Une facilité d'investissement au niveau de l'UE

L'Europe a besoin d'un instrument d'investissement permanent doté d'une capacité de dépense significative. La CES soutient la mise en place d'une capacité d'investissement financée et déployée au niveau de l'UE, dont l'objectif final est d'aider à combler le déficit d'investissement nécessaire pour rendre notre économie durable, résistante au climat et prospère pour les personnes et les travailleurs.  Ce mécanisme doit s'attaquer à la polycrise à laquelle nous sommes confrontés - économique, sociale et environnementale - en veillant à ce que les solutions soient guidées par l'équité et la durabilité, et non par l'austérité. La concurrence internationale croissante et l'incertitude auxquelles nous sommes confrontés exigent un changement d'approche fondamental. Tout en étant un instrument d'investissement et non un dispositif de maintien de l'emploi, la facilité d’investissement devrait également garantir la priorité donnée au travail du programme SURE, en investissant et en transformant de manière fluide les industries clés où les emplois des travailleurs sont en danger.

Une directive sur la transition juste pour anticiper et gérer le changement 

Une directive sur l'anticipation et la gestion du changement fondée sur le dialogue social et la négociation collective est essentielle, car elle garantit une consultation et des négociations précoces et significatives avec les syndicats afin de prévenir de manière proactive les pertes d'emploi et de ne gérer les restructurations que lorsqu'elles sont essentielles à la sauvegarde des emplois et des capacités. L'implication des syndicats et des comités d'entreprise dans les processus de restructuration est souvent mis de côté, les syndicats étant exclus dans plus d'un tiers des cas.

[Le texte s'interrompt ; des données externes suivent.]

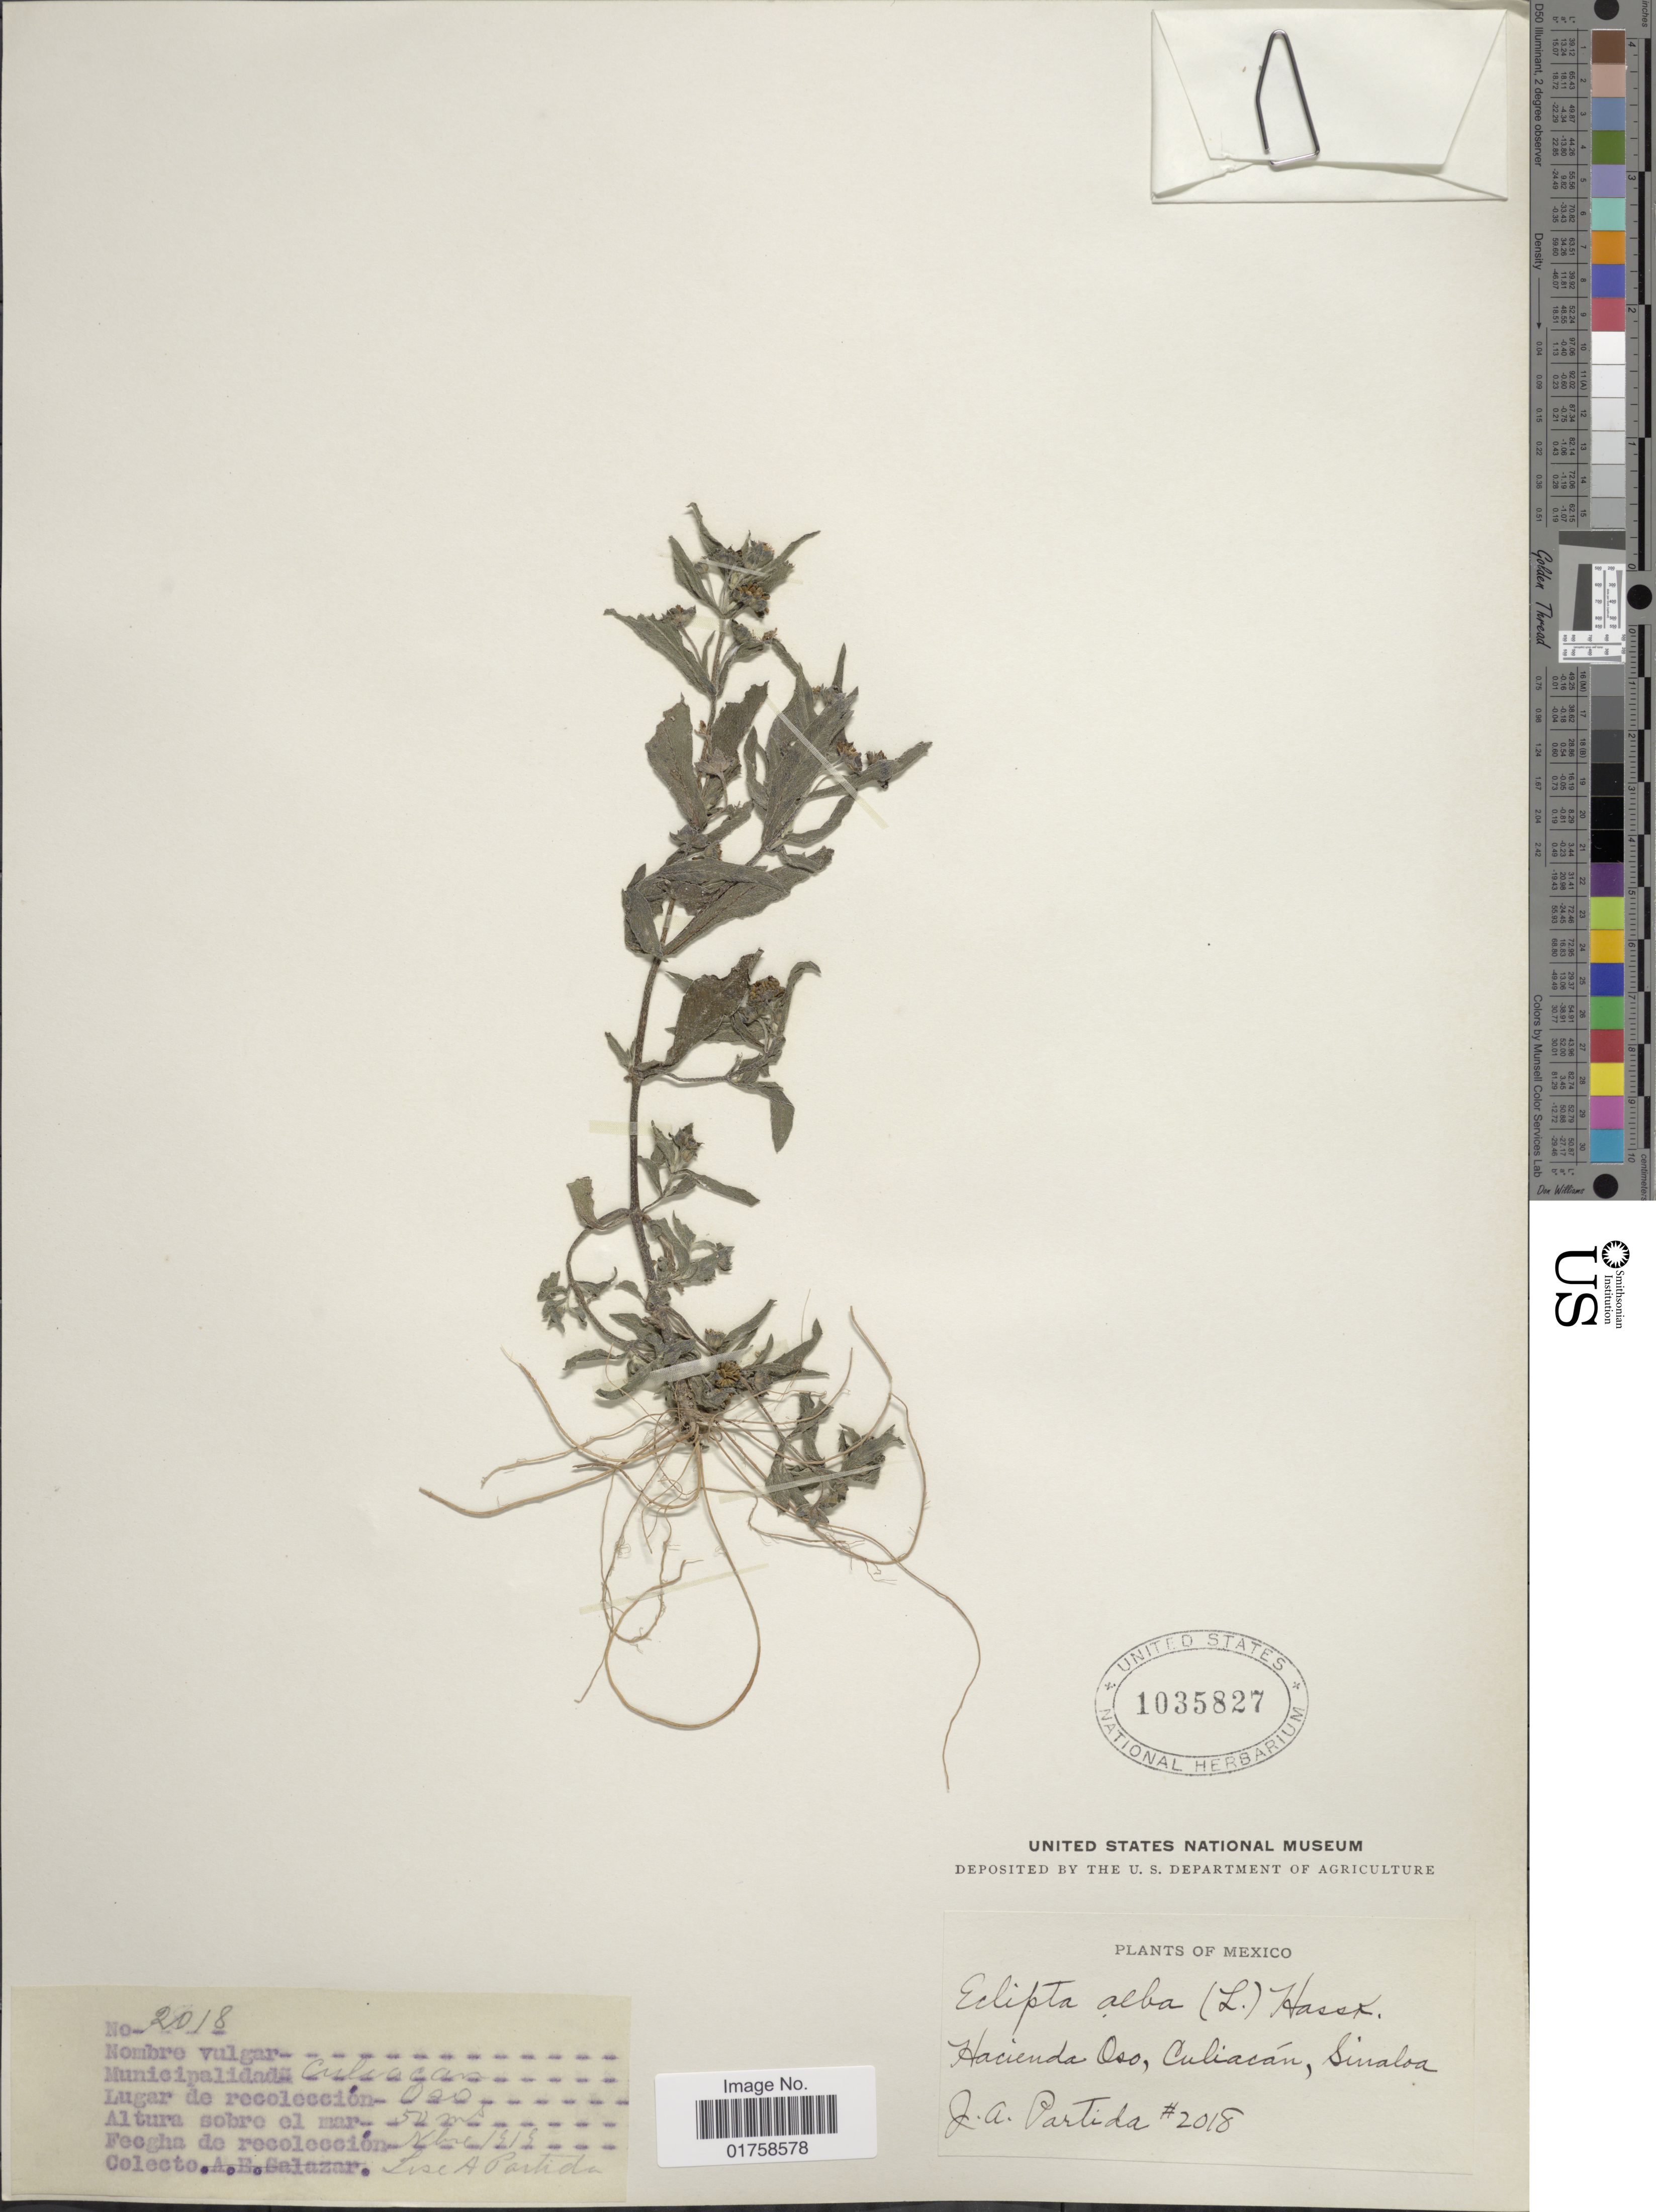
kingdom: Plantae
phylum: Tracheophyta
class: Magnoliopsida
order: Asterales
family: Asteraceae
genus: Eclipta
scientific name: Eclipta alba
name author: (L.) Hassk.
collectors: J. Partida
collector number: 2018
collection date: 1919-11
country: Mexico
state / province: Sinaloa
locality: Mexico. Hacienda Oso, Culiacan, Sinaloa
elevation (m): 50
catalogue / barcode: US 1035827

La moitié des comités d'entreprise européens sont consultés trop tard, souvent après que les décisions ont été annoncées publiquement, et leur participation entraîne rarement des changements dans les plans de l'entreprise. Pour se requalifier et monter en compétence  pour être prêts pour les transitions, les travailleurs devraient avoir le droit à la formation rémunérée pendant le temps de travail.

Les licenciements forcés ne sont pas inévitables, ce sont des choix qui peuvent et doivent être évités. 

Nous ne pouvons accepter le démantèlement de la base économique de l'Europe, le mépris des droits des travailleurs et la remise en cause de notre avenir collectif. Il est temps de s'engager véritablement dans des transitions qui ne laissent personne de côté.